**Records:**

>>>>>

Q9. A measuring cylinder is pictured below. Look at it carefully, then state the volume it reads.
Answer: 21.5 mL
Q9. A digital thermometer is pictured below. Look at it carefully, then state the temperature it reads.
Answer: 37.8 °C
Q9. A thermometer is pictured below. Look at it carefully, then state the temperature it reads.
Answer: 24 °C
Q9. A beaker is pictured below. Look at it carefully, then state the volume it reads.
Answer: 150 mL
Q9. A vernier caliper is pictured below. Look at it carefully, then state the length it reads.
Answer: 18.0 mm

<<<<<
>>>>>

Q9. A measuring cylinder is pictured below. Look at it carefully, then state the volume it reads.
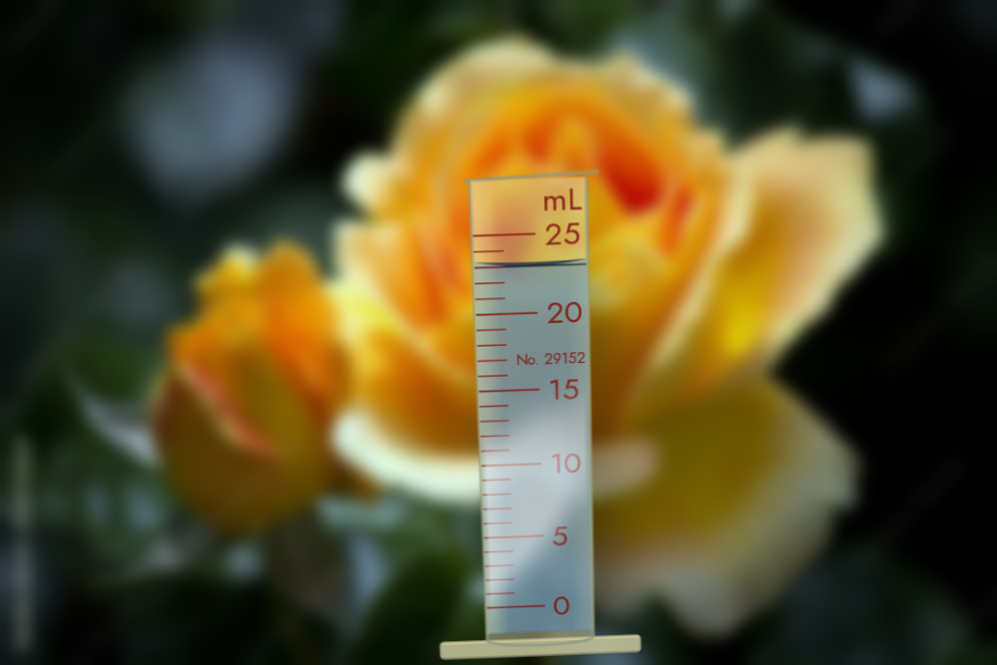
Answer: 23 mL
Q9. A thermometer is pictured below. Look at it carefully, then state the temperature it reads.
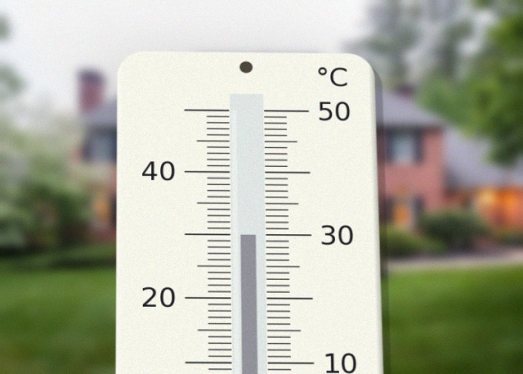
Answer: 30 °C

<<<<<
>>>>>

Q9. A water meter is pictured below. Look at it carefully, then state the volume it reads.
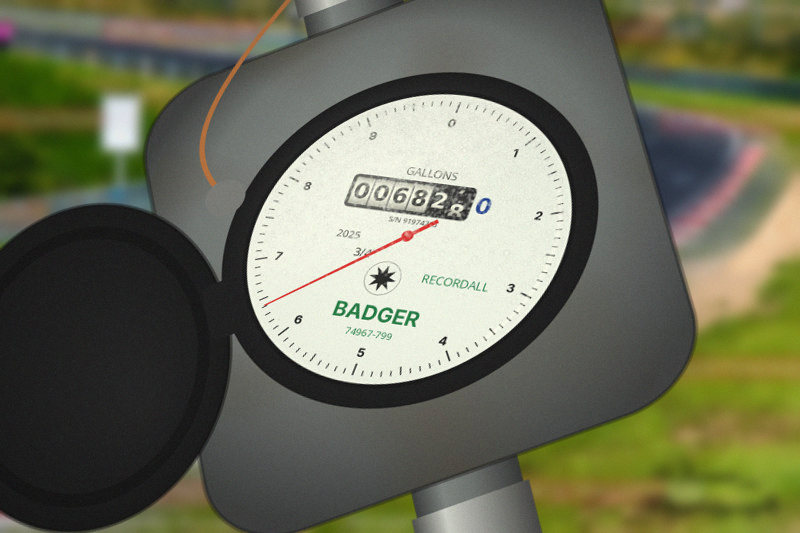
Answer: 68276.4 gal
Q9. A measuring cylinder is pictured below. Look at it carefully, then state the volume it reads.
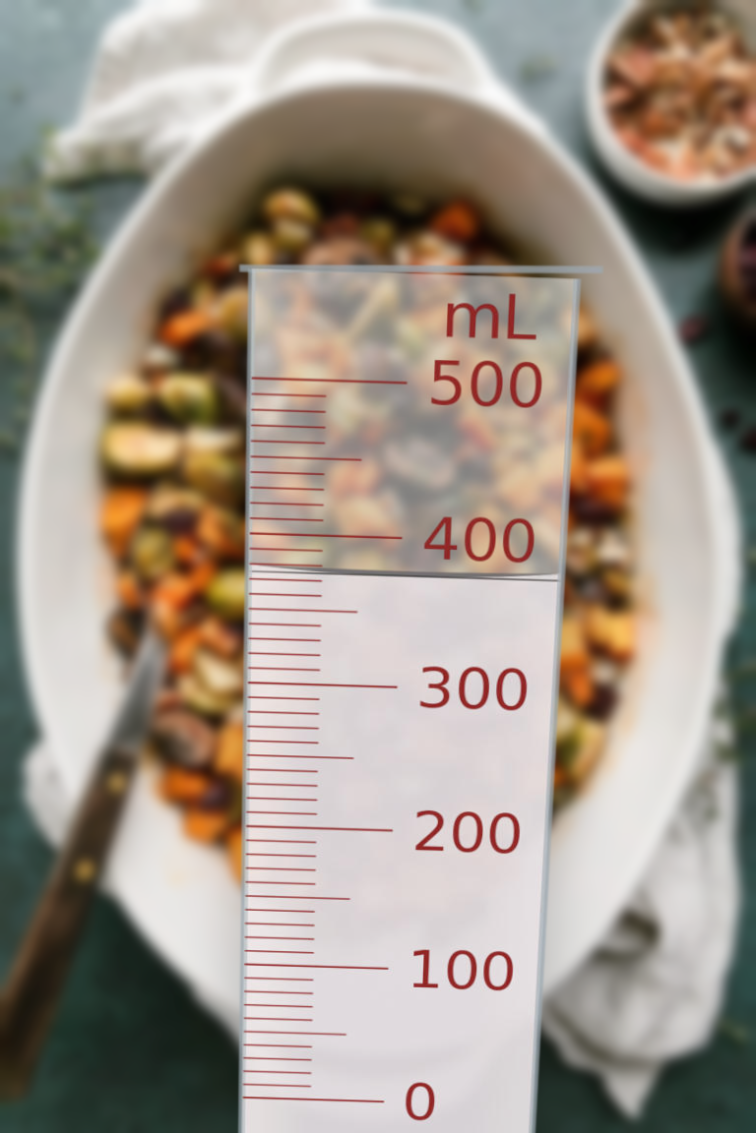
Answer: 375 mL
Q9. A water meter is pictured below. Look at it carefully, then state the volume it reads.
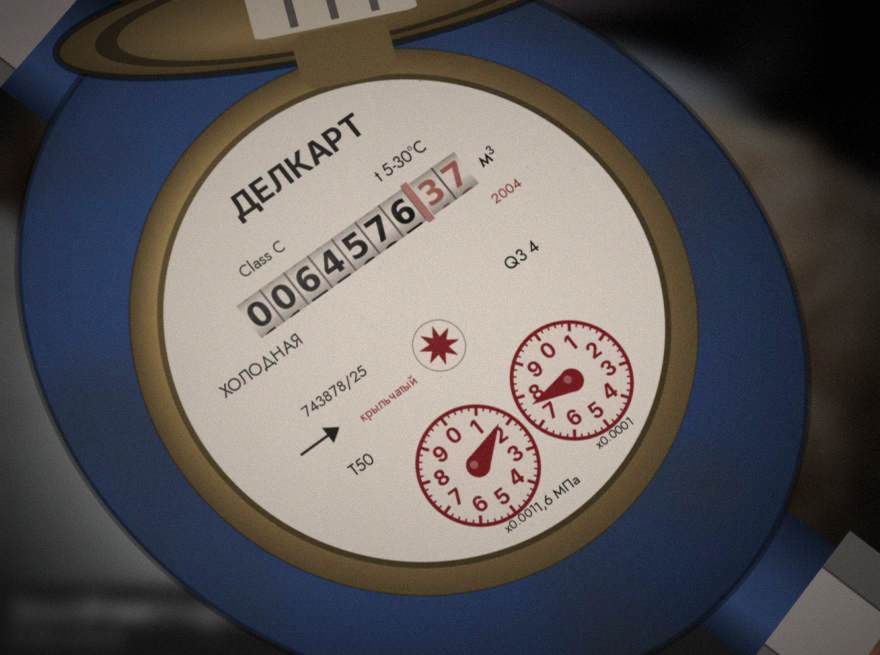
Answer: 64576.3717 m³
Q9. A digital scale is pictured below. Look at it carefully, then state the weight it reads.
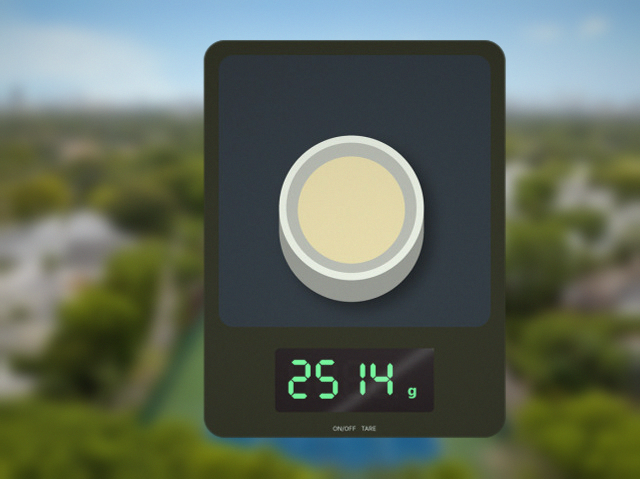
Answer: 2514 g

<<<<<

**Problem requirements:** Rewrite the stretch of material from the line containing "Q9. A digital thermometer" through the line containing "Answer: 150 mL", replacing "pictured" with "shown" and leaving everything else unchanged.

**Finished exercise:**
Q9. A digital thermometer is shown below. Look at it carefully, then state the temperature it reads.
Answer: 37.8 °C
Q9. A thermometer is shown below. Look at it carefully, then state the temperature it reads.
Answer: 24 °C
Q9. A beaker is shown below. Look at it carefully, then state the volume it reads.
Answer: 150 mL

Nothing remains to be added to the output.